What you should do: Copy the text from the start of the records through the line that contains "2025年4月1日8:00", including both ends. Leave out the pictures.

Exercise inputs:

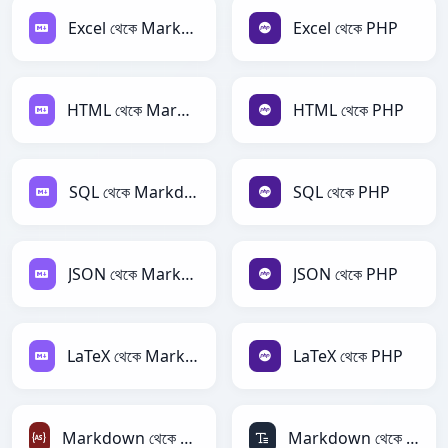
Excel থেকে Markdown
Excel থেকে PHP
HTML থেকে Markdown
HTML থেকে PHP
SQL থেকে Markdown
SQL থেকে PHP
JSON থেকে Markdown
JSON থেকে PHP
LaTeX থেকে Markdown
LaTeX থেকে PHP
Markdown থেকে ActionScript
Markdown থেকে ASCII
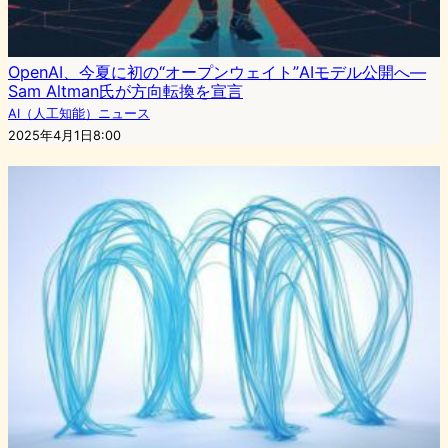
OpenAI、今夏に初の“オープンウェイト”AIモデル公開へ—
Sam Altman氏が方向転換を宣言
AI（人工知能）ニュース
2025年4月1日8:00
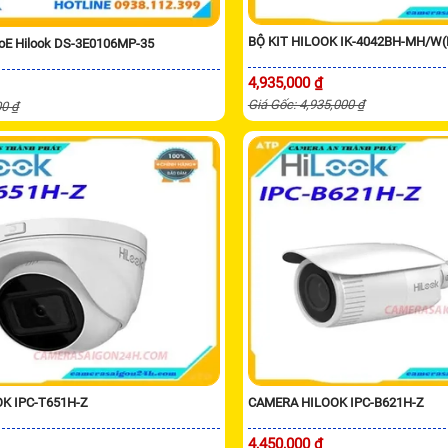
BỘ KIT HILOOK IK-4042BH-MH/W(
PoE Hilook DS-3E0106MP-35
4,935,000 ₫
Giá Gốc: 4,935,000 ₫
00 ₫
K IPC-T651H-Z
CAMERA HILOOK IPC-B621H-Z
4,450,000 ₫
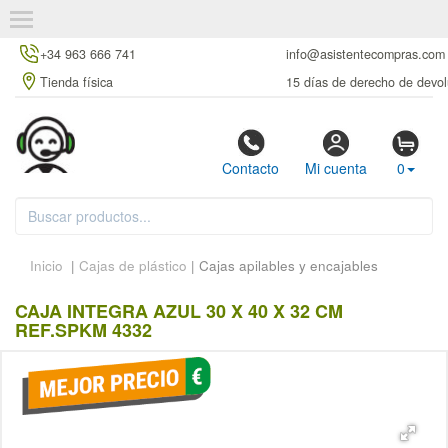
+34 963 666 741
info@asistentecompras.com
Tienda física
15 días de derecho de devol
Contacto
Mi cuenta
0
Inicio
|
Cajas de plástico
| Cajas apilables y encajables
CAJA INTEGRA AZUL 30 X 40 X 32 CM
REF.SPKM 4332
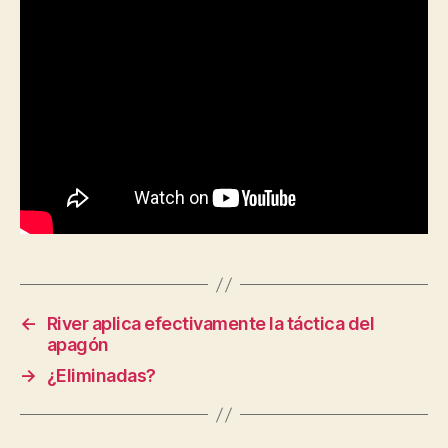
←
River aplica efectivamente la táctica del
apagón
→
¿Eliminadas?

Answer box:
Excel থেকে Markdown
Excel থেকে PHP
HTML থেকে Markdown
HTML থেকে PHP
SQL থেকে Markdown
SQL থেকে PHP
JSON থেকে Markdown
JSON থেকে PHP
LaTeX থেকে Markdown
LaTeX থেকে PHP
Markdown থেকে ActionScript
Markdown থেকে ASCII
OpenAI、今夏に初の“オープンウェイト”AIモデル公開へ—
Sam Altman氏が方向転換を宣言
AI（人工知能）ニュース
2025年4月1日8:00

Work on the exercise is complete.